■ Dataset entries
* * *

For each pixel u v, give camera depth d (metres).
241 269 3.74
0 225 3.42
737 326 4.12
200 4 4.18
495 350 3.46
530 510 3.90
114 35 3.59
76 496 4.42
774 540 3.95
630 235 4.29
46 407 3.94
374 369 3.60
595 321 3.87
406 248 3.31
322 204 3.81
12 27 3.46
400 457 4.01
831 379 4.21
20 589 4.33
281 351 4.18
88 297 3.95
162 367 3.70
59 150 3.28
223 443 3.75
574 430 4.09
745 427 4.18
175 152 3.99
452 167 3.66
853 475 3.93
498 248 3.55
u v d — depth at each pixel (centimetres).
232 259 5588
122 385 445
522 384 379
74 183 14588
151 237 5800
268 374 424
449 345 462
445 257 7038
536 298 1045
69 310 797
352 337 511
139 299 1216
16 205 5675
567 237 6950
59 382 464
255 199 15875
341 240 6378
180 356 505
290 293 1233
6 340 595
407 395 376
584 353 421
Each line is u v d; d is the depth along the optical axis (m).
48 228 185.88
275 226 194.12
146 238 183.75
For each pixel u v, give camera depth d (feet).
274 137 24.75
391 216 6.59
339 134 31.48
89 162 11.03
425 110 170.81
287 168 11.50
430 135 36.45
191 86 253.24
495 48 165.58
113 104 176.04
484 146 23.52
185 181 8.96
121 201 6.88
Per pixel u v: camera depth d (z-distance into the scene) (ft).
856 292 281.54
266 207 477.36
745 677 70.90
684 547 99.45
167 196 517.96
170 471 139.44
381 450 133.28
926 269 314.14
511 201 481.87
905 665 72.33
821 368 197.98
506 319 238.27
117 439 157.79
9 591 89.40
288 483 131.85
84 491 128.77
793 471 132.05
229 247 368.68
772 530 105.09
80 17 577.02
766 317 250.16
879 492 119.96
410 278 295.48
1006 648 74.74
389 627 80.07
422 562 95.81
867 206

* * *

■ WHAT THIS TASK INVOLVES
Up to and including the line with "574 430 4.09", print every line of the records from the start.

■ RESPONSE AREA
For each pixel u v, give camera depth d (metres).
241 269 3.74
0 225 3.42
737 326 4.12
200 4 4.18
495 350 3.46
530 510 3.90
114 35 3.59
76 496 4.42
774 540 3.95
630 235 4.29
46 407 3.94
374 369 3.60
595 321 3.87
406 248 3.31
322 204 3.81
12 27 3.46
400 457 4.01
831 379 4.21
20 589 4.33
281 351 4.18
88 297 3.95
162 367 3.70
59 150 3.28
223 443 3.75
574 430 4.09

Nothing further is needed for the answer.